There was a tiny lull in the thunder, long enough for her to hear Luke say: "Get ready for waves!"

They came a second later. Violent ripples rocked their shell of a boat. Icy water spilled over the low lip and splashed in Juno's face. Luke locked an arm around her, holding her in place as the boat jerked violently back and forth. The waves tipped them to far in either direction and Juno was certain they'd capsize.

But after a brutal, terror-long half-minute, the waves receded. The Benton became calm again, and they were still afloat.

"Just a little longer," Luke assured.

He let go of her and crawled to the back of the boat to adjust their heading. She craned her neck to look ahead of them, then behind. They were closed to the north bank now, closer to what counted as home. Juno checked the east bridge with her binoculars against and was relieved to see that the Imperial offensive had stalled. From the west side, though, she heard continued eruptions of violence.

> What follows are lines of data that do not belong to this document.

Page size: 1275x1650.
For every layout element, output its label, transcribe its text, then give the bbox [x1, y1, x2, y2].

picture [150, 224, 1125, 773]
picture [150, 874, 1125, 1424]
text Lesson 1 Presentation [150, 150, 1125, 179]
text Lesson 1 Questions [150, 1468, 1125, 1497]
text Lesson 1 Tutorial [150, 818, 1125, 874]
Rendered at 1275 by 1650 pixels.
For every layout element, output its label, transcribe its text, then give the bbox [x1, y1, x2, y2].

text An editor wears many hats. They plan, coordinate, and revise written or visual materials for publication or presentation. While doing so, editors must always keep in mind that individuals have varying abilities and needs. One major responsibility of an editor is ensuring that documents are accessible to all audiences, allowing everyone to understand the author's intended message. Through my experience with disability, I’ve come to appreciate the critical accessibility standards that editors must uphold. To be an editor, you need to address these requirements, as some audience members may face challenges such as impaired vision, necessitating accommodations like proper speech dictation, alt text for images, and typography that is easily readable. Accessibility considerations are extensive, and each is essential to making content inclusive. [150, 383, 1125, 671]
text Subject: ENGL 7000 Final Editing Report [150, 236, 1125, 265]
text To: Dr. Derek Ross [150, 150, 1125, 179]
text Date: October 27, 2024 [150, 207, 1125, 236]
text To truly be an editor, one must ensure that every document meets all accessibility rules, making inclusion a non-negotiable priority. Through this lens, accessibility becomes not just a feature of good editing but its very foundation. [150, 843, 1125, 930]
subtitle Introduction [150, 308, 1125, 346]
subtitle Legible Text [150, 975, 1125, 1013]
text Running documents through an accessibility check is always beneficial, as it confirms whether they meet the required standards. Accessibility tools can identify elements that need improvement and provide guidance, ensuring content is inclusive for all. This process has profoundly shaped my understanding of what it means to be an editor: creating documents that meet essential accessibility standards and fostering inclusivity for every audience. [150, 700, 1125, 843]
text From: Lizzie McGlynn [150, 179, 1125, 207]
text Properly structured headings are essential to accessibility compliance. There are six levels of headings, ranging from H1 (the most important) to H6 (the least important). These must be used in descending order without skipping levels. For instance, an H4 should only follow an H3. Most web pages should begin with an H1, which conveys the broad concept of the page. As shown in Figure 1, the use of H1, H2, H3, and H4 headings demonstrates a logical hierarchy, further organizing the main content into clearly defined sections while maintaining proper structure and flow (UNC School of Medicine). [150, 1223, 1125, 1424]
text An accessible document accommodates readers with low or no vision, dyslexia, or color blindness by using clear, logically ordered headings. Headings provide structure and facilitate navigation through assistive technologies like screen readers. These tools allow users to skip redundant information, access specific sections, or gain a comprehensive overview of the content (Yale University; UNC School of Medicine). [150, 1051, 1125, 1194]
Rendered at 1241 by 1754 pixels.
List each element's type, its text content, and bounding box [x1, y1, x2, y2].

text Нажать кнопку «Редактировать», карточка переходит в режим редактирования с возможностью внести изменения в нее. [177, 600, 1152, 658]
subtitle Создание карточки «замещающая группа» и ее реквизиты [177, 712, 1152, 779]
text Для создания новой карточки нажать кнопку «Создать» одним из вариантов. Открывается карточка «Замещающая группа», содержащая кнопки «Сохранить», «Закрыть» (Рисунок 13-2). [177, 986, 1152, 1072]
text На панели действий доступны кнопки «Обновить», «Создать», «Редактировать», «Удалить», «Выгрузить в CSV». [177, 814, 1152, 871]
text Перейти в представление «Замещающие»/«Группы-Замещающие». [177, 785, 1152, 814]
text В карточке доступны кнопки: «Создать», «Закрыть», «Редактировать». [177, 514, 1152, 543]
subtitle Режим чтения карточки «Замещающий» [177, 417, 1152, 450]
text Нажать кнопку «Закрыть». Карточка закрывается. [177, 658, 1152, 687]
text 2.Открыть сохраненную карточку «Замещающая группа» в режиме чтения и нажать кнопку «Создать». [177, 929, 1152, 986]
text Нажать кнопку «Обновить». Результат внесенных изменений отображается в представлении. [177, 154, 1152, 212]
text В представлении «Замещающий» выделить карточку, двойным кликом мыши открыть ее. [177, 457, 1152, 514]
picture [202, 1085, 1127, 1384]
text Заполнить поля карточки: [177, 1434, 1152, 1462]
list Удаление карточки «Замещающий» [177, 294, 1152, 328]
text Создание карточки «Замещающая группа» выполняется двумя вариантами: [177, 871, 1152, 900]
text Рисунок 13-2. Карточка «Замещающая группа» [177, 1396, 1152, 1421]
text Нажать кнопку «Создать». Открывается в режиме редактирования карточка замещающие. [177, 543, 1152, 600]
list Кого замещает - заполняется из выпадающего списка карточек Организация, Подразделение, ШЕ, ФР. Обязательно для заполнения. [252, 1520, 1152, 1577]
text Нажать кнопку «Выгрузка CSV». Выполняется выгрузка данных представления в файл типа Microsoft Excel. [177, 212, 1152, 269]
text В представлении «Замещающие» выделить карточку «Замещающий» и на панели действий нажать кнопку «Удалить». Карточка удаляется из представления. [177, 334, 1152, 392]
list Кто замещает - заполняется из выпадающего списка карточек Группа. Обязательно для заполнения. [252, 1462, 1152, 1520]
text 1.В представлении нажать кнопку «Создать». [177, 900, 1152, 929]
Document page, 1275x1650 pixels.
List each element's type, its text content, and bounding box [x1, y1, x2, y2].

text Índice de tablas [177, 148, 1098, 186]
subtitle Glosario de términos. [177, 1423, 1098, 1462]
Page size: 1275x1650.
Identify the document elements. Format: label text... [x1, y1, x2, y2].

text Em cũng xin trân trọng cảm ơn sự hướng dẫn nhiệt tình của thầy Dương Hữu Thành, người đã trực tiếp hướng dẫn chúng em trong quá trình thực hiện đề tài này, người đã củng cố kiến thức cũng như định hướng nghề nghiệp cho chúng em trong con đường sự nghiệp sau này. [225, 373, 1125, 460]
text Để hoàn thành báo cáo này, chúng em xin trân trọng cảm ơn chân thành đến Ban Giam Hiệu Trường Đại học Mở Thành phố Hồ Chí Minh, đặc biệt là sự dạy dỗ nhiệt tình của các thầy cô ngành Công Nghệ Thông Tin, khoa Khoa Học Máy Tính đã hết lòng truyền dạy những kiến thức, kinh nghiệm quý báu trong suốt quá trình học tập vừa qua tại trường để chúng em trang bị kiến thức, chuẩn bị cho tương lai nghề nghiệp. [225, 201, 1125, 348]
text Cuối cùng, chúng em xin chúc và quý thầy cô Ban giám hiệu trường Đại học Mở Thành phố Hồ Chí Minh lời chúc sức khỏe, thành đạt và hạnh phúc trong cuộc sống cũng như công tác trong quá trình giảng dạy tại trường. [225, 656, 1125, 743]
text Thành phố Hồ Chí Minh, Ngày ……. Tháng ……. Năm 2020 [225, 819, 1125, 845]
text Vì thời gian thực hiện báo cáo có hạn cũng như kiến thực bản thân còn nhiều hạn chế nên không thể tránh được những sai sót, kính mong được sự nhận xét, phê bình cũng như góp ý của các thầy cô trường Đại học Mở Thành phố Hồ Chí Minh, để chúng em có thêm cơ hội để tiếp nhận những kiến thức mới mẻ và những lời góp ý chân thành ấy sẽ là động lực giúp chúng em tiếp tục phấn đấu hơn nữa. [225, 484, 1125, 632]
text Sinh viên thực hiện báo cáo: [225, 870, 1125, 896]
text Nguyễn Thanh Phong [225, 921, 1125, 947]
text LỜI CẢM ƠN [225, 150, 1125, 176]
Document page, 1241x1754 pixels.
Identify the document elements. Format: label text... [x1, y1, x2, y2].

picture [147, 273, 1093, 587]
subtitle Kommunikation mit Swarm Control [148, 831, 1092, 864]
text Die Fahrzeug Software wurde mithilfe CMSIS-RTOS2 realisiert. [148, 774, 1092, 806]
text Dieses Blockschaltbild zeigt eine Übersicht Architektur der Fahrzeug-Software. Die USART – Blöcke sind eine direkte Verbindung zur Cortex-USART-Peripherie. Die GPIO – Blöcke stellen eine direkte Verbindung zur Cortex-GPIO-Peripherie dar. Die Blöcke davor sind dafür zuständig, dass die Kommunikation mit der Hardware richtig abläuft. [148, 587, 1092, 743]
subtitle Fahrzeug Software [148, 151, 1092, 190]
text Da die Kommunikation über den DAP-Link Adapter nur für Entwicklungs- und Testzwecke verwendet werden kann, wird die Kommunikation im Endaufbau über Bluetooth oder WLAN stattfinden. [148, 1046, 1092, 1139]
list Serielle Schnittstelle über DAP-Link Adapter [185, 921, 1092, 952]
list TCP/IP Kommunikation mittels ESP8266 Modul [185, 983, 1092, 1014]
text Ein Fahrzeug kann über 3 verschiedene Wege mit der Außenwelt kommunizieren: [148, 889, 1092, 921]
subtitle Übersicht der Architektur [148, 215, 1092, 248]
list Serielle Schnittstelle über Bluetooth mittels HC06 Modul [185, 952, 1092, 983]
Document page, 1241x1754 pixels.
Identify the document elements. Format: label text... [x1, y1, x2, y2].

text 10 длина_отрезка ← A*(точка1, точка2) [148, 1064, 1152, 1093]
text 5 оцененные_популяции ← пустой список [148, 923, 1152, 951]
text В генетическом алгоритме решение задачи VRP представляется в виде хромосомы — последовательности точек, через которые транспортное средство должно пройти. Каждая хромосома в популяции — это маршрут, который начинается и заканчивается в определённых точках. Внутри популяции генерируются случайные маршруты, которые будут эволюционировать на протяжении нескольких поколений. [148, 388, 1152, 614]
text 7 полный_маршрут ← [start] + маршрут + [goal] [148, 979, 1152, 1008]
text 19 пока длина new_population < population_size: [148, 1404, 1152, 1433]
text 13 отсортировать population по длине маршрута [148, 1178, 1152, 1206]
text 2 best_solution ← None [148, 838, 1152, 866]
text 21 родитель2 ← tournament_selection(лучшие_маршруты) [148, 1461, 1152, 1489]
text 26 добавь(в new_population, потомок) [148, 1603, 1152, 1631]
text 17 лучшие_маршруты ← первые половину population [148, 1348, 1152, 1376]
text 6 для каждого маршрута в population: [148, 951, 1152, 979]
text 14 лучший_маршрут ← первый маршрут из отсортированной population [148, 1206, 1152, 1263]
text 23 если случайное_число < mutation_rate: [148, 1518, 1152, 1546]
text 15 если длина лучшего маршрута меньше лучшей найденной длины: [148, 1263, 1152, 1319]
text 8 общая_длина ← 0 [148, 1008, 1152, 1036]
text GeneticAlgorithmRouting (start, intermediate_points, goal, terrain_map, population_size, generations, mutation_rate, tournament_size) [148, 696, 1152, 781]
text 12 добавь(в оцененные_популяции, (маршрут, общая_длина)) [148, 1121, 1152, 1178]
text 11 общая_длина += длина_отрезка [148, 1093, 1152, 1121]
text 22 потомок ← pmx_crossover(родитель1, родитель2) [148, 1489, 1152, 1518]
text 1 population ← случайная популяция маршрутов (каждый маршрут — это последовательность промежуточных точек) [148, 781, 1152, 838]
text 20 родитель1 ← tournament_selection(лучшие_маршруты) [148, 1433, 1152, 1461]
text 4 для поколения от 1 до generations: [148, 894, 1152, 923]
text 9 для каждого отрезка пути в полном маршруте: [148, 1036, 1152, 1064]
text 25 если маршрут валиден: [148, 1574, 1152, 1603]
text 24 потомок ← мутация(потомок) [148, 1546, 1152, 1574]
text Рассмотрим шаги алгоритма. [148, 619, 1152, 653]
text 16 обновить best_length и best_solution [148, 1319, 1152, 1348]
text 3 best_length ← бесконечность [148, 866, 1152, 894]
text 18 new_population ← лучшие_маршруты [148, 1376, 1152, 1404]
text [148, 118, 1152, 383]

As they neared the north bank she found that she fiercely she wanted to live. She'd crossed the river last night not particularly caring if she died; for some reason she couldn't understand, that nonchalance toward death (even, she admitted, desire) had evaporated.

Thus, when laserfire from the north bank peppered the water around them, it filled her with horror. Friendly fire, this close to salvation, was the worst kind of end.

The Benton burst into geysers around them. Waves slapped their fragile boat around, spilling more cold water. A spotlight from the shore slipped over them, past them, then back to their boat, burning white in her eyes.

Then, against the churn of waves, the tang of blasters, and her own pounding heart, she heard a sound she hadn't heard since Shenandor, one that had meant relief and terror in equal turns but at this moment meant only glorious survival.

It was, of course, a lightsaber's hum.

Skywalker didn't have to stand up and swing the thing around. It was enough to simply lie flat on the boat, glowing blue blade held horizontally above himself and Juno. The Rebels on the shore instantly recognized that the Hero of Yavin had come to them.

The firing stopped. Their boat ran aground roughly; its motor still whirred as it tried to thrust itself into the tangle of wreckage and thinning ice that clogged the shoreline. By the time Luke rose to turn the machine off, four soldiers had already clambered over to the boat to meet them.

The one who reached them first was a young infantryman whose name Juno almost recalled. Drek something-or-other. "Commander Skywalker!" he marveled. "What in the hells were you doing on the river?"

That was when Juno remembered that their mission had been top-secret. Luke gestured to her prone form and said, "I have General Eclipse with me. Find her a stretcher. She needs medical attention."

"General!" Drek blurted. "We're on it! Right away!"

As the soldiers hurried for help, Luke dropped to his knees beside Juno and waited with her. He didn't say anything, but her mind rattled with the words she'd uttered to Starkiller, on that rainy Kamino platform: "We are alive. We are both of us so very alive…"

Skywalker was nothing like Starkiller, and that was for the best. But they were so very alive, and that (Juno decided, marveling at the fact) was for the best too.